### [ABOUT THIS TASK]
Give the entries back exactly as they stand, but without pictures.

----------------

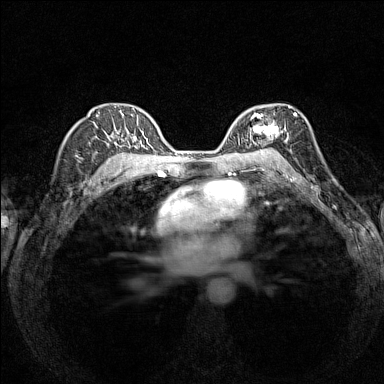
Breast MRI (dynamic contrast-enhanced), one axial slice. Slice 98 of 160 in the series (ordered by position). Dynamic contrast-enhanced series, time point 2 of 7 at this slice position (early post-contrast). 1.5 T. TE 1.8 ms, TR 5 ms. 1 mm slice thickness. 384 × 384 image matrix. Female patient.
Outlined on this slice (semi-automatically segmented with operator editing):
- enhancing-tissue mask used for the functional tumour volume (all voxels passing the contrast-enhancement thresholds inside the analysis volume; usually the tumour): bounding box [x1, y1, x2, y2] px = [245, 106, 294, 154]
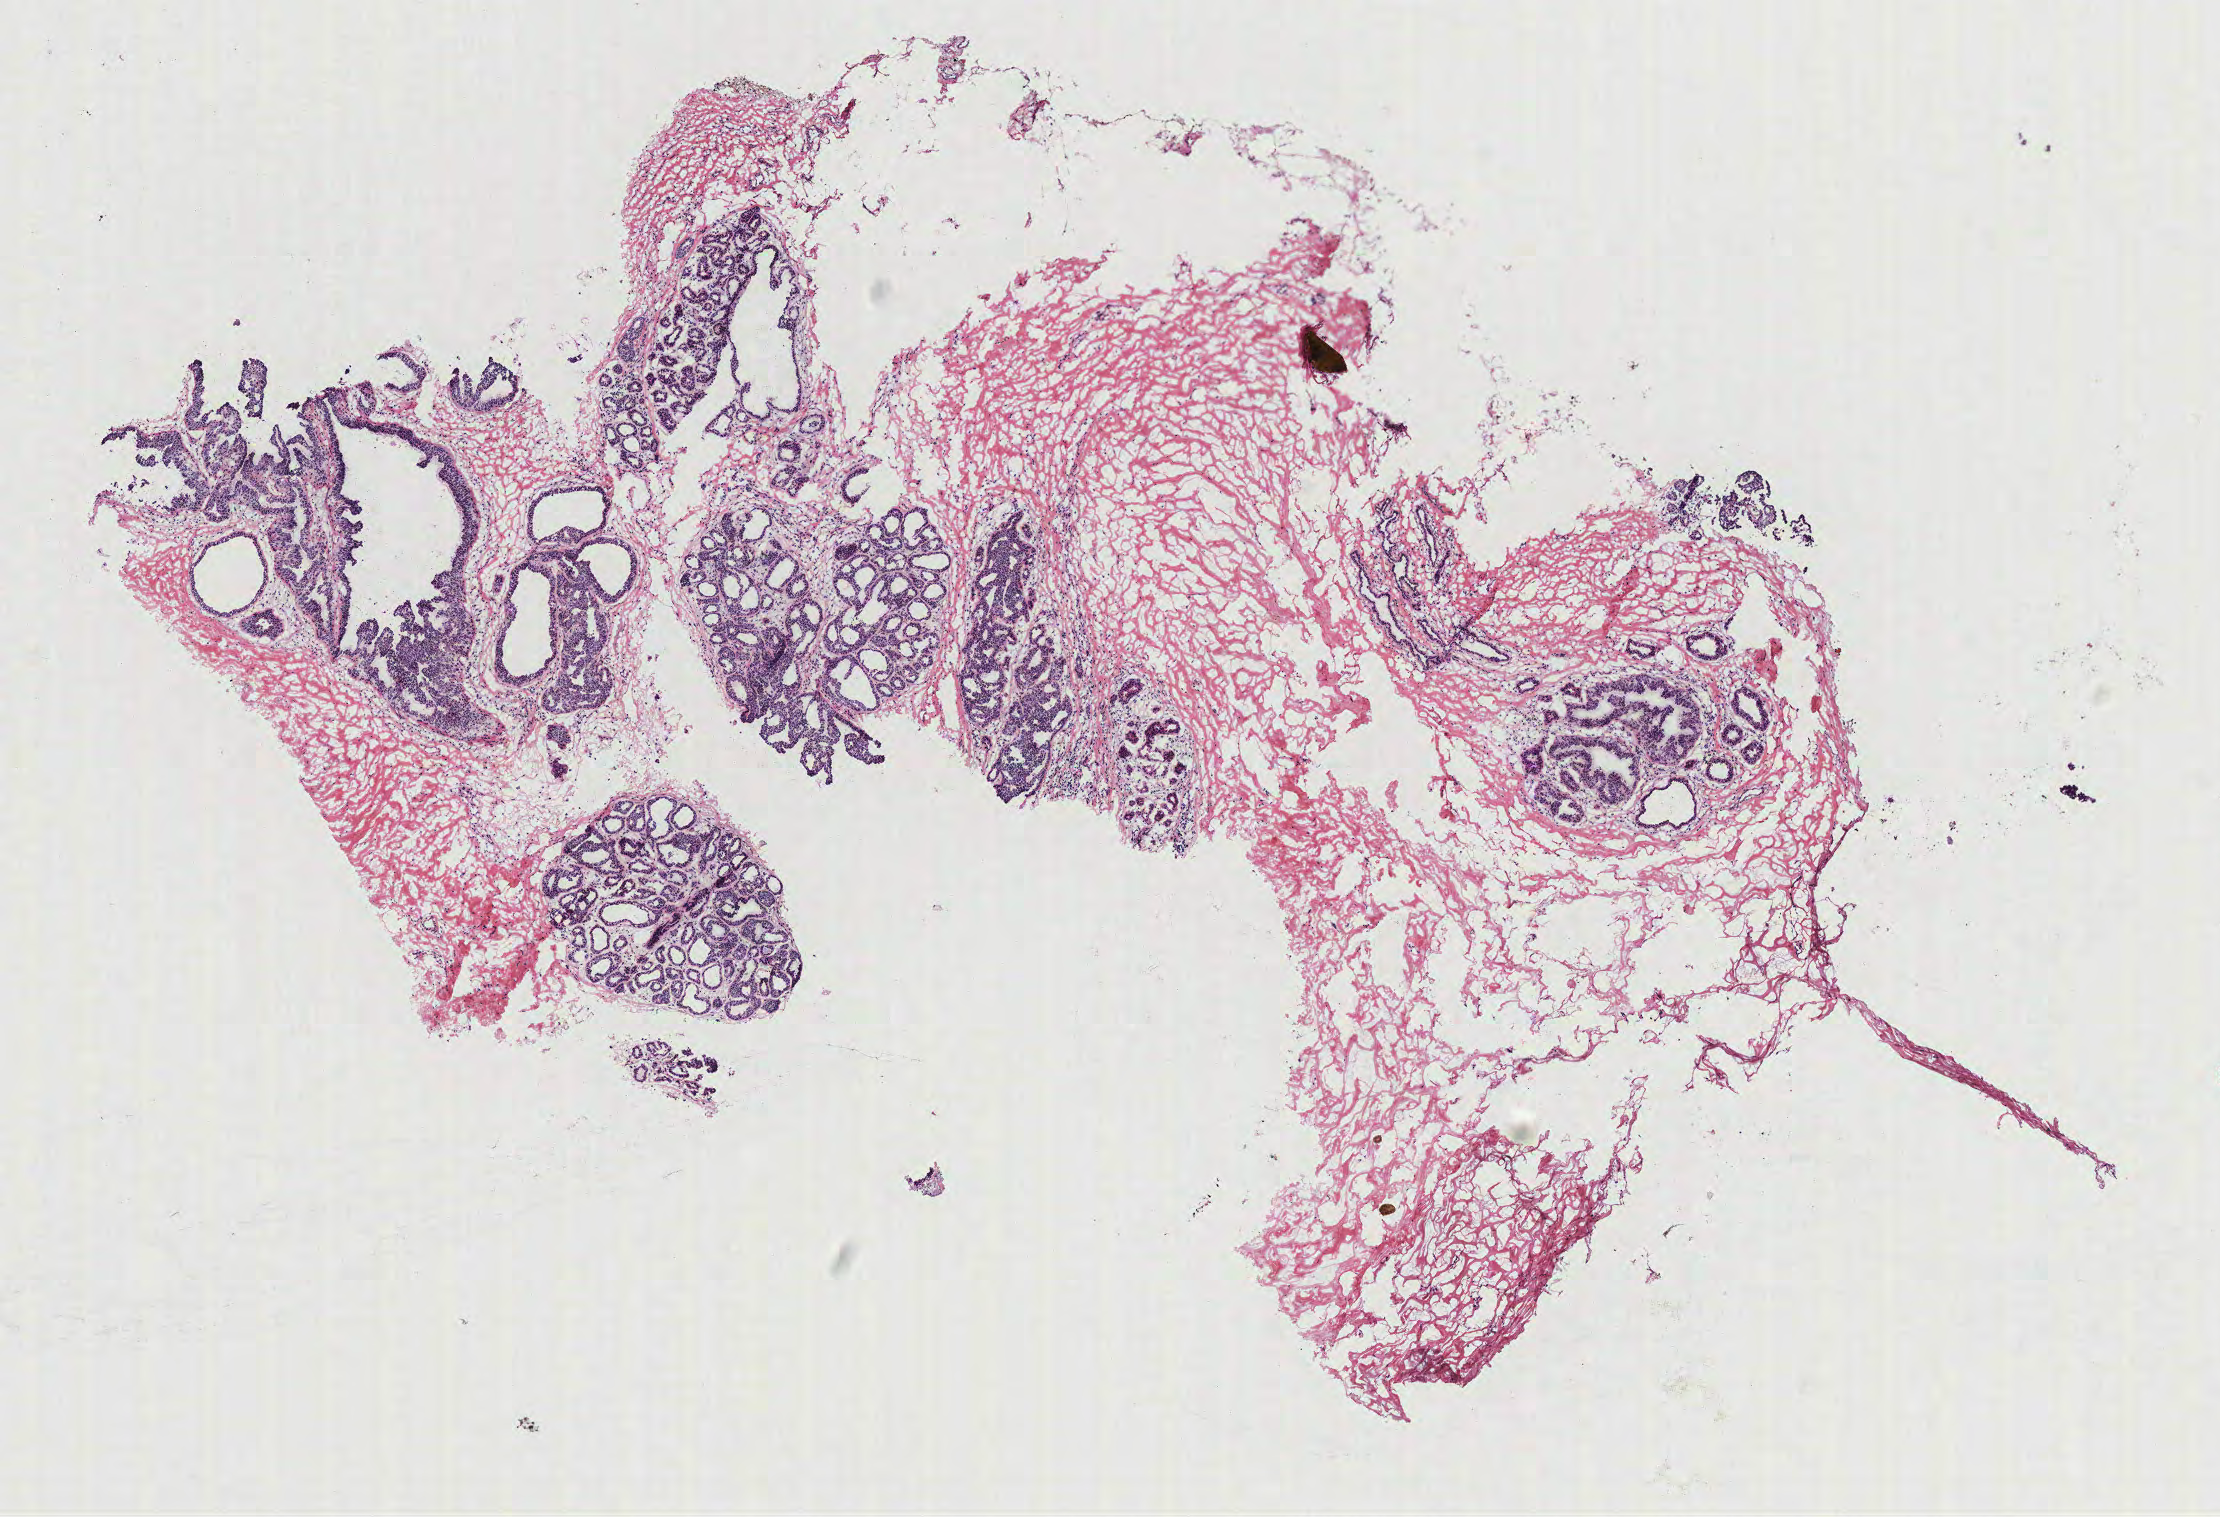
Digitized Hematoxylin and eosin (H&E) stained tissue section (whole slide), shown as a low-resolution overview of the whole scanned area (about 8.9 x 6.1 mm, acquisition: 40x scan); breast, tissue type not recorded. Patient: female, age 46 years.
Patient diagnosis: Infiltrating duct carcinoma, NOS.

----------------

### [OUTPUT BELOW]
Breast MRI (dynamic contrast-enhanced), one axial slice. Slice 98 of 160 in the series (ordered by position). Dynamic contrast-enhanced series, time point 2 of 7 at this slice position (early post-contrast). 1.5 T. TE 1.8 ms, TR 5 ms. 1 mm slice thickness. 384 × 384 image matrix. Female patient.
Outlined on this slice (semi-automatically segmented with operator editing):
- enhancing-tissue mask used for the functional tumour volume (all voxels passing the contrast-enhancement thresholds inside the analysis volume; usually the tumour): bounding box [x1, y1, x2, y2] px = [245, 106, 294, 154]
Digitized Hematoxylin and eosin (H&E) stained tissue section (whole slide), shown as a low-resolution overview of the whole scanned area (about 8.9 x 6.1 mm, acquisition: 40x scan); breast, tissue type not recorded. Patient: female, age 46 years.
Patient diagnosis: Infiltrating duct carcinoma, NOS.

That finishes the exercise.